The Department of Silly Euphemisms
Nevada students who get help paying for college through the Nevada Student Access Aid Program or the Free Application for Federal Student Aid have a problem, in the view of Sharon Wurm, director of financial aid for the Nevada System of Higher Education.
When people find out these kids have accepted grants and loans through these programs, they can get the impression the kids have accepted, you know … grants and loans. Or something. We’re still trying to figure it out.
Norm Bedford, director of financial aid and scholarships at the University of Nevada, Las Vegas, tries to explain:
“When I was a student back in 1985, I think there were some negative connotations that, ‘Oh, you’re receiving financial aid, maybe you come from a lower socioeconomic status,’ ” Mr. Bedford explains.
Because some students and their parents find there’s a stigma attached to the words “financial aid,” Ms. Wurm and associates have now recommended that the Board of Regents consider calling it something else. Maybe a “Nevada Access Award,” or a “Silver State Award.”
“The general opinion is if you call something an ‘award,’ it might be perceived as having a higher status than something being called a ‘grant,’ ” Ms. Wurm says.
The First of April — All Fools’ Day — having just come and gone, we checked to make sure there wasn’t a “Gotcha” waiting in the wings, here. But it appears if there are fools here, it’s not those of us going, “What?”

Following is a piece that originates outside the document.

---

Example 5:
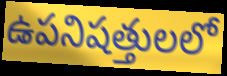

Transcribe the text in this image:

ఉపనిషత్తులలోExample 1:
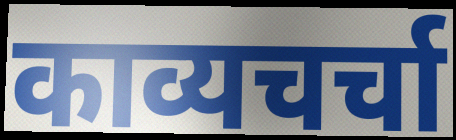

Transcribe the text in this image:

Now, self-sufficiency and a reluctance to accept “handouts” are admirable qualities. No one is proposing such programs be labeled in ways that are gratuitously offensive. Family savings can be depleted by any number of causes, including illness and natural disaster.
Just because a student needs help covering tuition is no evidence of laziness or bad character. In fact, given that students receiving financial aid frequently hold down a part-time job while attending school, they’re usually to be commended for the extra effort they put forth. No one is saying any recipient of financial aid should have to wear a funny conical hat that says “Poor kid” or “Welfare brat.”

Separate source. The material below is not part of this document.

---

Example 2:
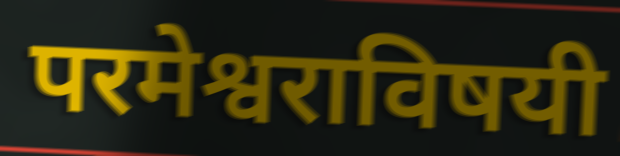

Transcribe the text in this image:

परमेश्वराविषयी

But frankly, we’re puzzled to learn any such stigma persists. It’s long been understood that most institutions of higher learning charge the wealthy slightly more so that gifted students of limited means can be provided a place, on the assumption their later productivity will more than compensate all involved. If anything, it’s the “legacy” students, who can appear to skate through their years of college on the strength of their parents’ wealth and prestige, who were sometimes the objects of sneers or chuckles.

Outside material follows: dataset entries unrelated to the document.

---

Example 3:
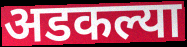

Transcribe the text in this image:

अडकल्या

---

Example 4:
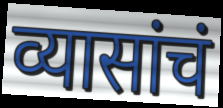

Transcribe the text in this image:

व्यासांचं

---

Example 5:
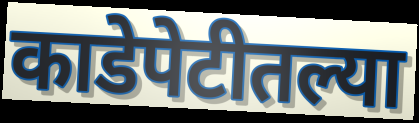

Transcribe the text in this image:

काडेपेटीतल्याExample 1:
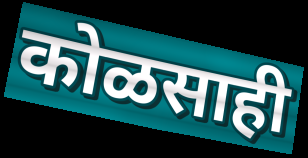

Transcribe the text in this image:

कोळसाही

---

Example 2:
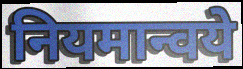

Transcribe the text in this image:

नियमान्वये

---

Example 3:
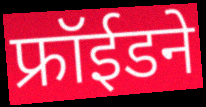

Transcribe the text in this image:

फ्रॉईडने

Besides, if Nevada college campuses are replete with fancy old brick-and-brownstone private clubs where only the rich kids in their raccoon coats are welcome to pull up in their Pierce Arrows after the big game, there to be served tea and crumpets off silver trays by liveried gentlemen’s gentlemen while the poor scholarship kids stand outside in the snow, peering longingly in through the windows, we must have missed them on our tour.
What ever happened to simply calling things what they are?
We lose many of the advantages of our wonderfully nuanced language if we set about purposely creating a code language that requires a “politically correct” dictionary to decipher.
Merchants may have commercial reasons to flatter their customers that the dress in question is “a woman’s size,” rather than “extra large,” that this discount jalopy is “previously owned,” rather than merely “used.” But those dispensing taxpayer funds have some obligation to speak plainly about what they’re up to.
There is no “Social Security Trust Fund,” prison is not “a residential reorientation retreat,” and if — as Mr. Bedford says — “Bill Gates could apply with FAFSA and get a federal student loan,” then a decision that the taxpayers will help subsidize these kids’ college educations does not mean these young people have “won the Silver State Award.”
Heck, if we’re going that far, why stop there? Call it “The Rhodes Scholarship” or “The Pulitzer Prize.” That’ll really look good on the resume.